Keeping them on the primitive scale you picture could work with no known evidence of their having "achieved" that.
Consider all the things above about physical evidence, then consider that we might not even realize evidence existed. That doesn't apply to troodons, I suppose, but consider anything a fair deal larger would have houses, for example, on a much different scale than humans. Posthole remnants, often all that remains, would look more like circles in very old henges, if one even realized they went together because of the out-of-the-box scale. Like the recent enlargement of the scale of the Stonehenge site. Eventually realized, but... "eventually"... and archeologists are like anyone else, not wanting to have everything they do ridiculed because they dealt seriously with a workers' "campfire story" conflation (?... or was it?) of odd pieces of evidence. Could take a LONG time for serious analysis.
But... in the example we have, human history, seven million years or so of differentiation was needed to reach the "a few small cities" stage and there is a lot of evidence along that time path. So that would be there. Just how much would ever be in places we would explore is the question. If it was inside a reasonably new mountain, well, even construction projects might never find it, much less notice it.
(Funnily enough, the ones most likely to interpret any such evidence correctly, the "it was ancient aliens" crowd, is also the least likely to ever really want evidence to interpret.)
And evidence can be misinterpreted too, giving rise to longstanding, unimpeachable beliefs that impede scientific explanation in various ways. What are two (of many) things common to people almost everywhere? One is fossils exposed by weathering, even in mountains, many of fish, thousands of feet above any known sea and far from them all too. Another is flood myths. Find a fossil fish a mile up a mountain and 500 miles from sea and a flooded earth story just makes sense. And might easily be more believable with a god as the agent since no natural event floods anything, much less the whole earth, a mile deep for the fish to get there and die. Another common myth is misshapen monsters. Ever seen some of those fossils folk find? We have common ancestors, the basic bones are all there, the heads misshapen, the proportions wrong... must be monsters and see the size??? Gods and their enemies... Even give them animalistic interpretations and all you see is monstrous animals, not normal, natural ones. It is all so easy. Hence my belief archeology might go a LONG LONG time with evidence they shoehorn into sketchy seeming explanations backed by "I'm a professional archeologist and you're the fellow who balances the IQ scale at 100." Or just shove them into a shoebox and store them to never even film for outsiders to view, much less see or handle. A fairly small-scale four-five town civilization might leave traces that no one ever put together.
Then the comet hits and that's that.
However, all that aside, you cannot take them much further along the scale.
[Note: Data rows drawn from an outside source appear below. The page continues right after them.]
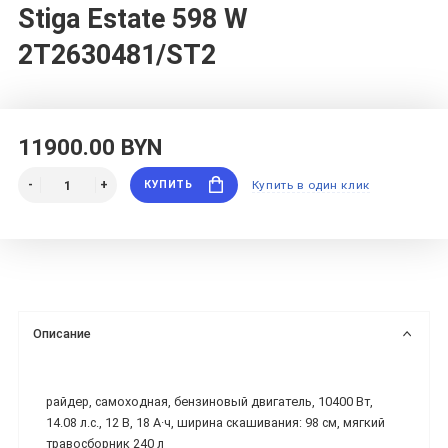
Stiga Estate 598 W
2T2630481/ST2
11900.00 BYN
КУПИТЬ
Купить в один клик
Описание
райдер, самоходная, бензиновый двигатель, 10400 Вт,
14.08 л.с., 12 В, 18 А·ч, ширина скашивания: 98 см, мягкий
травосборник 240 л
Let them reach a fossil fuel burning level and the fossil fuels are GONE. Never to be renewed as the activity that created them cannot happen on any meaningful scale ever again. We WOULD have noticed that and if enough were left, we would have advanced to the point where we realized a great deal had been used up. Might not have to go far along the path either because coal miners would surely have discovered enough evidence to get people thinking. It simply couldn't be missed for long, and would have been discovered long before we got going discovering our own past. (Might even have kickstarted that archeology, actually.)
And we would have never reached our current place in the sun. Wouldn't worry about what came before, just curse it.
By the way, it's not a pretty future for our own species if we peak and fall back. Kinda hard to go from campfires to nuclear reactors in one step. Even windmills like today's take a lot of tech advancement.
So a fair ways back on the physical advancement path could probably slide under the radar pretty easily. But much more and it would start to be difficult to picture. Those fossil skeletons we find, they made it. One thinks a stone or concrete building or two or ten thousand could survive with noticeable over just as long a period would not be hard to picture either.